Por otro lado, la piel deshidratada es una condición transitoria provocada por estos factores:

  • Ambientales: frío, calor, contaminación y exposición solar entre otros.
  • Externos: tabaco, alcohol, dieta inadecuada…
  • Emocionales: exceso de estrés y cansancio.
  • Determinados medicamentos: como los destinados a tratar el acné o el colesterol.

 

En una piel bien hidratada, el estrato córneo (capa más externa de la epidermis) está naturalmente protegido por una película hidrolipídica que frena el proceso de evaporación del agua, actuando como barrera. Si dicha barrera se altera, se acelera el proceso de evaporación, provocando la deshidratación de la piel. Es entonces cuando aparecen una serie de signos cutáneos. Entre ellos, falta de luminosidad, irritación, rojeces, picor, rugosidad, descamación, aparición de arrugas y sensación de tirantez. En consecuencia, la piel pierde vitalidad y el rostro aparece apagado.

La piel deshidratada es una condición transitoria provocada por factores como la edad, el estrés o las temperaturas extremas, entre otros.

Se tiende a pensar que una piel seca es una piel deshidratada y que la piel grasa está libre de sufrir deshidratación, pero no es así. Tanto las pieles secas como las mixtas y grasas pueden sufrir una pérdida de agua y, por lo tanto, presentar signos de deshidratación.

Por lo tanto, el tratamiento de las pieles deshidratadas requiere unos cuidados específicos, según el tipo de piel que se tenga y los factores que estén provocando la deshidratación.

 

Piel seca deshidratada

El cuidado de una piel seca deshidratada debe incluir productos que consigan disminuir la evaporación del agua y reparar la barrera cutánea. Es importante que la rutina de cuidados incluya limpiadores suaves y de alta tolerancia, así como productos que contengan activos que aportan hidratación. Además, las cremas con texturas ricas que contengan activos regeneradores, tensores y reafirmantes para nutrir e hidratar en profundidad, son una opción ideal para complementar esta rutina.

Dichos productos hidratantes pueden encontrarse en una gran variedad de formatos que, además de la ya mencionada hidratación, aportan otra serie de beneficios. Hablamos por ejemplo de ampollas antioxidantes y/o regeneradores o un sérum, con ingredientes como ácido hialurónico o proteoglicanos, que proporcione una hidratación de larga duración. En las exposiciones solares, conviene usar un buen fotoprotector de amplio espectro con una formulación hidratante.

 

Piel mixta deshidratada

La piel mixta se caracteriza por tener un leve exceso de grasa en la zona T (frente, nariz y mentón) y mayor sequedad en pómulos y mejillas. A la hora de limpiarla, es conveniente usar productos específicos y aplicarlos con pequeños masajes suaves y circulares en las zonas con mayor producción de sebo. Si al acabar hay que aclarar la piel con agua, es preferible que sea fría o tibia, ya que el agua caliente puede resecar. En cuanto a las cremas, conviene utilizar productos específicos que aportan hidratación sin aumentar la cantidad de grasa.

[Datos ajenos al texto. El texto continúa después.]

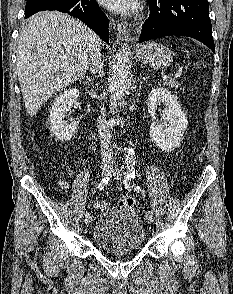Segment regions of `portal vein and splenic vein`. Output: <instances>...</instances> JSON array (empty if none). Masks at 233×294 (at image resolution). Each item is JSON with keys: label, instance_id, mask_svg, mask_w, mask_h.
I'll return each instance as SVG.
<instances>
[{"label": "portal vein and splenic vein", "instance_id": "18ae733b", "mask_svg": "<svg viewBox=\"0 0 233 294\" xmlns=\"http://www.w3.org/2000/svg\"><path fill=\"white\" fill-rule=\"evenodd\" d=\"M178 77V75H176L174 78H177ZM170 77H169V75H164L163 76V80H167V79H169Z\"/></svg>", "mask_w": 233, "mask_h": 294}]
</instances>
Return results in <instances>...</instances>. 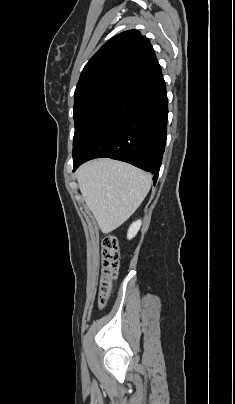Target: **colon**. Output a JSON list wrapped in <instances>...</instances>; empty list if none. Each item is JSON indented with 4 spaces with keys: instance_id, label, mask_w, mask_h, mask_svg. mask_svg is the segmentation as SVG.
<instances>
[{
    "instance_id": "obj_1",
    "label": "colon",
    "mask_w": 235,
    "mask_h": 404,
    "mask_svg": "<svg viewBox=\"0 0 235 404\" xmlns=\"http://www.w3.org/2000/svg\"><path fill=\"white\" fill-rule=\"evenodd\" d=\"M119 269L118 242L114 236H106L102 241V274L99 288V306L108 301Z\"/></svg>"
}]
</instances>
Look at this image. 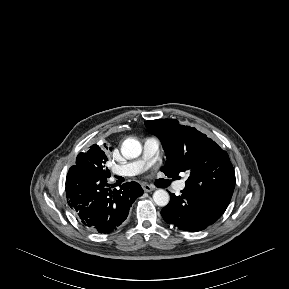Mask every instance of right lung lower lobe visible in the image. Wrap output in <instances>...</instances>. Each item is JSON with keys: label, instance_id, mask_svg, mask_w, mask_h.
<instances>
[{"label": "right lung lower lobe", "instance_id": "1", "mask_svg": "<svg viewBox=\"0 0 289 289\" xmlns=\"http://www.w3.org/2000/svg\"><path fill=\"white\" fill-rule=\"evenodd\" d=\"M107 179H100L80 168L71 167L66 178V197L80 222L98 233H110L127 218L133 202L143 194L136 182H127L120 189L107 188Z\"/></svg>", "mask_w": 289, "mask_h": 289}]
</instances>
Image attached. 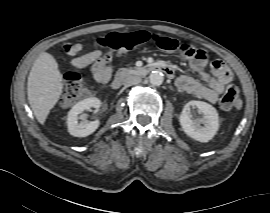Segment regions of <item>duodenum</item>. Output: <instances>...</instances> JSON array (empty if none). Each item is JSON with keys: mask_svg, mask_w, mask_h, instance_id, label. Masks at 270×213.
<instances>
[{"mask_svg": "<svg viewBox=\"0 0 270 213\" xmlns=\"http://www.w3.org/2000/svg\"><path fill=\"white\" fill-rule=\"evenodd\" d=\"M152 71H159L163 73L164 75H166L168 78L174 77V73L170 70L169 66L163 62L144 66L140 68L138 73L144 75V74L151 73ZM128 75H129V72L127 70H121L111 82V88L117 89L120 86L122 79H124Z\"/></svg>", "mask_w": 270, "mask_h": 213, "instance_id": "410a0bca", "label": "duodenum"}]
</instances>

Tanto las pieles secas como las mixtas y grasas pueden sufrir una pérdida de humedad y, por lo tanto, presentar síntomas de deshidratación.

Piel grasa deshidratada

La piel grasa es gruesa, pero a la vez muy sensible, porque la frecuente aparición de lesiones producidas por un exceso de sebo provoca inflamación. En este caso, los productos que se utilicen deben ser oil free y no comedogénicos con texturas ligeras. Además, pueden contener activos seborreguladores con capacidad para controlar la grasa en la piel y cicatrizar y regular las inflamaciones y antibacterianos.

Aunque haya personas que piensen que no les hace falta, siempre es recomendable utilizar una crema hidratante formulada para piel grasa, que les ayude a mantener el nivel de hidratación necesario. En cuanto a la fotoprotección, se deben utilizar productos con fórmulas no comedogénicas y ligeras, en textura gel y libre de aceites, que dejen la piel suave, lisa y sin brillos, a la vez que protegida durante la exposición solar.